There was also the monk Sisoeis, who dwelt in the hermitage of St. Anthony between the Red Sea and Egypt, where he was visited by a monk of Pharan who told him that it was ten months since he had seen a human being. To which Sisoeis replied that it was eleven months since he had seen one himself.
The hermit life in Sinai was at its height when the lady Etheria visited the peninsula, intent on identifying the sites of which she had read in the Bible. Her eagerness seems to have stirred the imagination of the monks, and led to decisions as to localities which were accepted as authentic for centuries to come. The account of Etheria calls for a few words of comment.
The MS. of her journey was discovered in the library of Arezzo by Gamurrini in 1883. It was incomplete and its author was not named.
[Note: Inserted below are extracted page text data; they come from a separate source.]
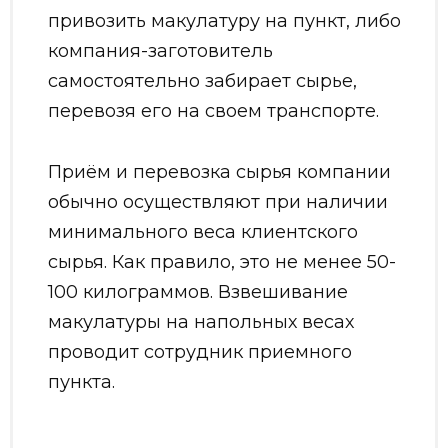
привозить макулатуру на пункт, либо
компания-заготовитель
самостоятельно забирает сырье,
перевозя его на своем транспорте.
Приём и перевозка сырья компании
обычно осуществляют при наличии
минимального веса клиентского
сырья. Как правило, это не менее 50-
100 килограммов. Взвешивание
макулатуры на напольных весах
проводит сотрудник приемного
пункта.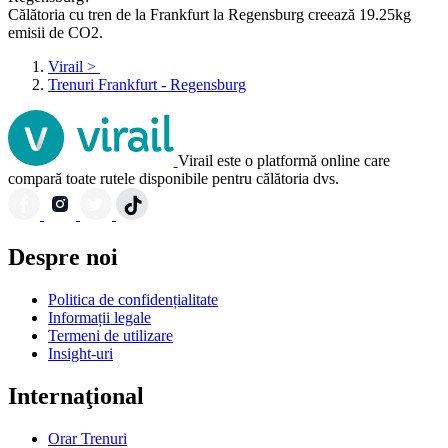
Călătoria cu tren de la Frankfurt la Regensburg creează 19.25kg
emisii de CO2.
Virail
>
Trenuri Frankfurt - Regensburg
Virail este o platformă online care
compară toate rutele disponibile pentru călătoria dvs.
Despre noi
Politica de confidențialitate
Informații legale
Termeni de utilizare
Insight-uri
Internaţional
Orar Trenuri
Gamurrini provisionally claimed it for St. Silvia of Aquitaine, and dated the journey between 378 and 383. But the abbé Férotin[180] has since pointed out that Valerius (c. 650), abbot of a monastery near Astorga in Spain, wrote a letter “In praise of the blessed Etheria,” in which he described how this nun “with a bold heart undertook a journey across the world.” He mentioned details of her journey which establish beyond a doubt that the writer of the Arezzo account was meant.[181] A German writer, Karl Meister, on the internal evidence of the account, hereupon dated the journey between 534 and 539. But he overlooked the fact that Etheria, in connection with her visit to Seleucia, mentioned by name her dear friend, the diaconissa Martbana, who is named also as one of the distinguished women of the place by Basileus, bishop of Seleucia who died in the year 456.[182] There were convents in the south of France before the close of the fifth century, as we know from the rules drafted by Cæsarius, bishop of Arles (501-573); the date of Etheria may be about 460.
The MS. account discovered at Arezzo was incomplete. But the account, in its complete form, was apparently in the hands of Peter the Deacon when he compiled his little book On the Holy Places, about the year 1157, for Guidobaldo, abbot of Monte Cassino. In this book Peter cited passages found in the account that was discovered at Arezzo together with others which seem to be taken from the part of the work which is wanting. In the account which follows, the initial passages are quoted from the book of Peter on the assumption that they were taken from the account of Etheria.
Etheria and her party entered and left Sinai from Egypt.
“Before you reach the holy Mount Syna, stands the fort Clesma on the Red Sea which the Israelites passed dryshod. The marks (vestigia) of the chariot of the Pharaoh are visible in the ground to this day. But the wheels are farther apart than those of the chariots (currus) of our days as they are seen in the Roman empire, for between wheel and wheel is a space of twenty-four feet or more, and the wheelruts (orbitæ) are two feet wide. These marks of the Pharaoh’s chariot lead down to the shore where he entered the sea when he wanted to seize the Israelites. On the spot where the Pharaoh’s wheelruts are visible, two signs are set up, one on the right, and one on the left, like little columns (columella).[183]
Orosius (c. 400) in his History of the Universe, also mentioned the marks of the chariot wheels of the Pharaoh, which were still visible.[184] Cosmas Indicopleustes about the year 550 referred to them as “a sign to unbelievers.”[185] The consensus of opinion of these writers suggests the existence of some feature that attracted attention. The word Clysma itself signified beach or jetty. Perhaps the ruts were the marks made by the keels of the boats that were hauled in, in which case the little columns were perhaps the bollards on which the ropes were worked.
“Beyond the place of crossing lay the desert Shur and Mara with its two wells that were sweetened by Moses (probably the Ayun Musa). Three days’ journey lay Arandara, the place called Helim, where the river, in places, disappeared in the ground and where there was much herbage and many palm trees. From the crossing of the Red Sea near Sur there was no pleasanter place.” The description and the name Arandara point to the present Wadi Gharandel.
Etheria was bent on seeing all the sites, including the place where it rained manna, the cells with Hebrew writing, the desert of Pharan “where there were neither fields nor vineyards but water and palm trees,” the place Faran, where Amalek opposed the Israelites, the place where the Israelites called for water, and the place where Jethro met Moses, his son-in-law, “the spot where Moses prayed while Joshua fought Amalek, is a high, steep mountain above Pharan, and where Moses prayed there is now a church” (Petrus, ed. Geyer, p. 118). This was probably the church mentioned above which was founded by Julian Sabbas.